QUESTIONS ON THE MATERIAL:
1. In the text about the FDA's IQOS decision, rewrite the passage that begins at the words "According to a" and stops after "smoking traditional products.", changing "legislators" to "lawmakers".
2. According to Philip Morris, as cited in the text about the FDA's IQOS decision, how many smokers worldwide have already switched to IQOS?
3. Continue the text about the FDA's IQOS decision from its last sentence.

TEXT PROVIDED:
There are two types of MRTP orders. One refers to risk modification and the other to exposure modification. PMI applied for both, but the FDA decided only to grant the exposure modification.

Philip Morris is now allowed to make the following claims with regards to IQOS:

  • The IQOS system heats tobacco but does not burn it.
  • This significantly reduces the production of harmful and potentially harmful chemicals.
  • Scientific studies have shown that switching completely from conventional cigarettes to the IQOS system significantly reduces your body’s exposure to harmful or potentially harmful chemicals.

FDA is satisfied that IQOS is appropriate to promote public health and expects it to benefit the health of the population as a whole.

“Data submitted by the company shows that marketing these particular products with the authorized information could help addicted adult smokers transition away from combusted cigarettes and reduce their exposure to harmful chemicals, but only if they completely switch,” said Mitch Zeller, J.D., director of the FDA’s Center for Tobacco Products.

The FDA will closely monitor how IQOS performs to ensure youth don’t begin using the product. Fortunately, IQOS is highly unlikely to appeal to teens. In Japan, where the product has been most successful and faces no competition from e-cigarettes, youth use is minimal.

The FDA’s decision is good news for public health. Smokers looking for a safer alternative to traditional cigarettes will both have access to IQOS and necessary information to make an informed choice. More than 10 million smokers worldwide have already made the switch to IQOS, according to Philip Morris.

Heated tobacco products like IQOS are relatively new. Unlike e-cigarettes, they use real tobacco, but because the device heats plugs of tobacco known as heat sticks, rather than burning them, both the user’s exposure to harmful and potentially harmful chemicals is dramatically reduced.

According to a study by the American Cancer Society in 2019, the dramatic decline in Japanese cigarette sales of 10 percent per year from 2015 through 2018 is attributable to heated tobacco products like IQOS.

For policymakers, there’s a clear and obvious conclusion to be drawn from the FDA’s decision: IQOS differs dramatically from traditional cigarettes and should not be treated equivalently.

To maximize the potential of IQOS to improve public health, legislators should tax it at a significantly lower rate than cigarettes. Letting people know that IQOS reduces exposure to harmful chemicals, when compared to cigarettes, will be crucial to getting public health successes from IQOS and products like it. Government actions that raise the price or limit consumer awareness of these products will only serve to keep smokers using and smoking traditional products.

THE DATA:

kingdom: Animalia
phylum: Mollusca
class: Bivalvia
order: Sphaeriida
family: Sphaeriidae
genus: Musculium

...

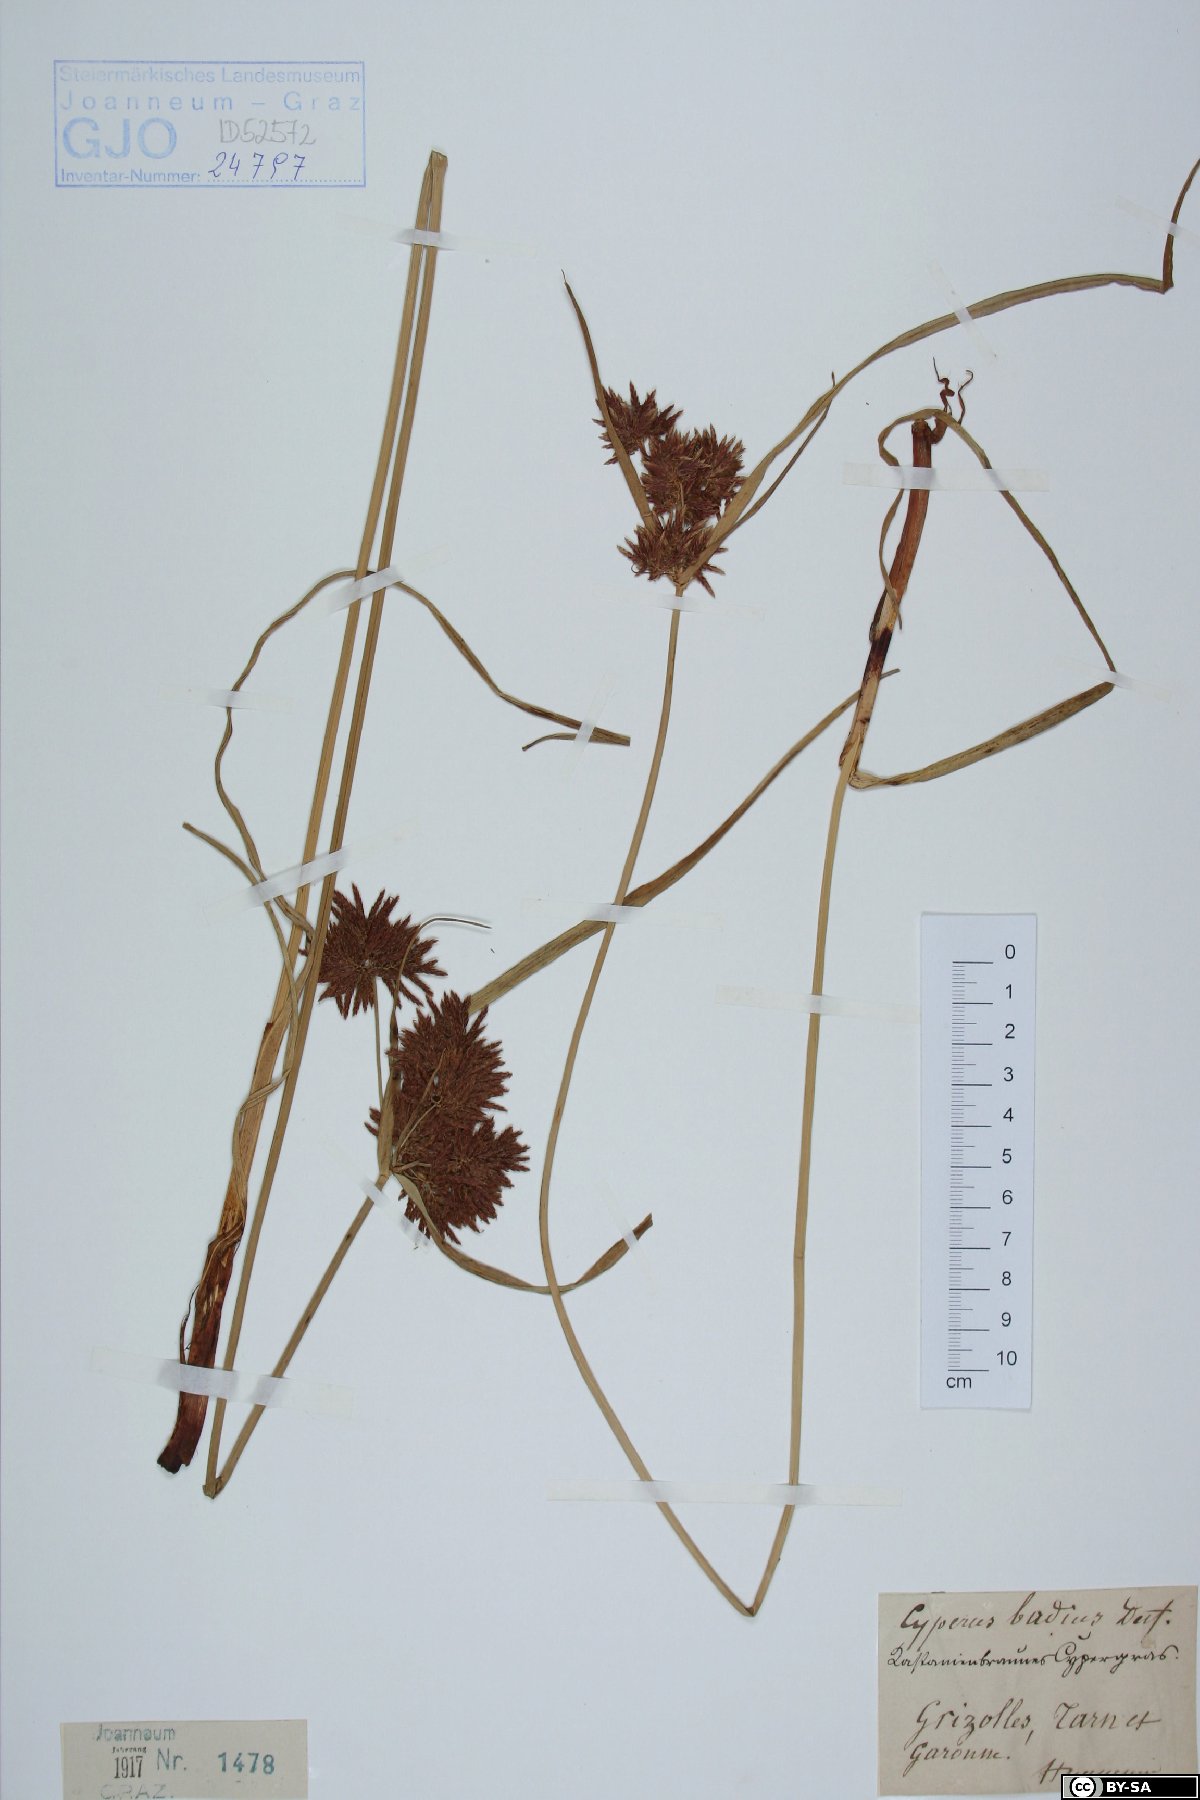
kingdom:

* * *

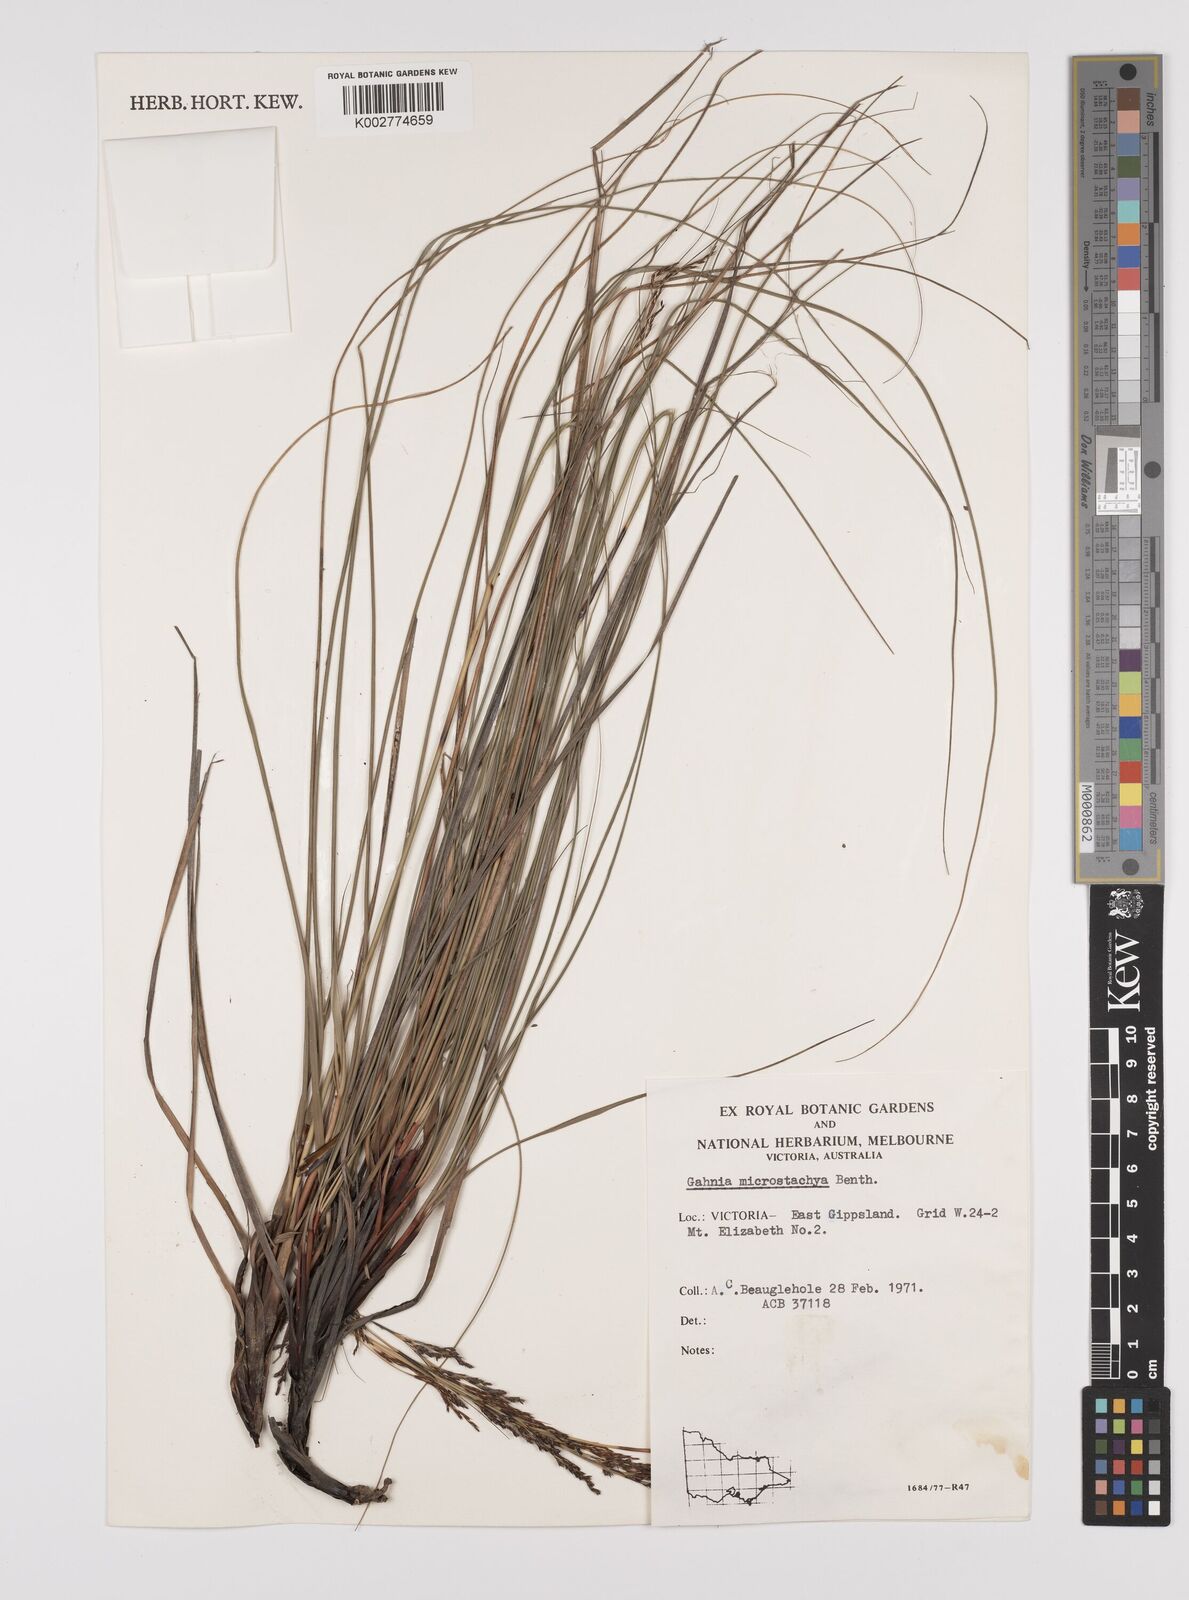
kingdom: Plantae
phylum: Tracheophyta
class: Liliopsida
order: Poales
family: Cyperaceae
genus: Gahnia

TASK RESULTS:
1.
According to a study by the American Cancer Society in 2019, the dramatic decline in Japanese cigarette sales of 10 percent per year from 2015 through 2018 is attributable to heated tobacco products like IQOS.

For policymakers, there’s a clear and obvious conclusion to be drawn from the FDA’s decision: IQOS differs dramatically from traditional cigarettes and should not be treated equivalently.

To maximize the potential of IQOS to improve public health, lawmakers should tax it at a significantly lower rate than cigarettes. Letting people know that IQOS reduces exposure to harmful chemicals, when compared to cigarettes, will be crucial to getting public health successes from IQOS and products like it. Government actions that raise the price or limit consumer awareness of these products will only serve to keep smokers using and smoking traditional products.

2. More than 10 million

3.
IQOS is only the second product ever to be accepted as a modified risk tobacco product. While FDA’s decision is undoubtedly the right one, it highlights that the current process poses significant barriers to entry to smaller companies trying to obtain MRTPs. Philip Morris was only able to gain an MRTP after three years and millions of dollars spent.

There’s a similar problem occurring with e-cigarette products. Few e-cigarette companies have the deep pockets of Big Tobacco giants like Philip Morris needed to navigate this process. And many vaping companies may struggle to remain on the market this year, let alone inform smokers of the benefits of switching to vaping.

The FDA is requiring these e-cigarette manufacturers to submit premarket tobacco applications (PMTA) to the FDA in September. Without substantial easing of this process combined with clearer guidance from the FDA, most e-cigarette companies will fold. As the FDA put it, “Under the PMTA pathway, which is the marketing pathway most likely to be pursued for electronic nicotine delivery systems (ENDS) products, manufacturers or importers must demonstrate to the agency, among other things, that marketing of the new tobacco product would be appropriate for the protection of the public health.”

Vaping and IQOS are less harmful to users than smoking cigarettes. If the FDA and Congress wish to see smoking rates decline even more rapidly than they have in recent years, it needs to reform and streamline its regulatory process so that potentially innovative products that can help public health are able to enter a free and competitive marketplace.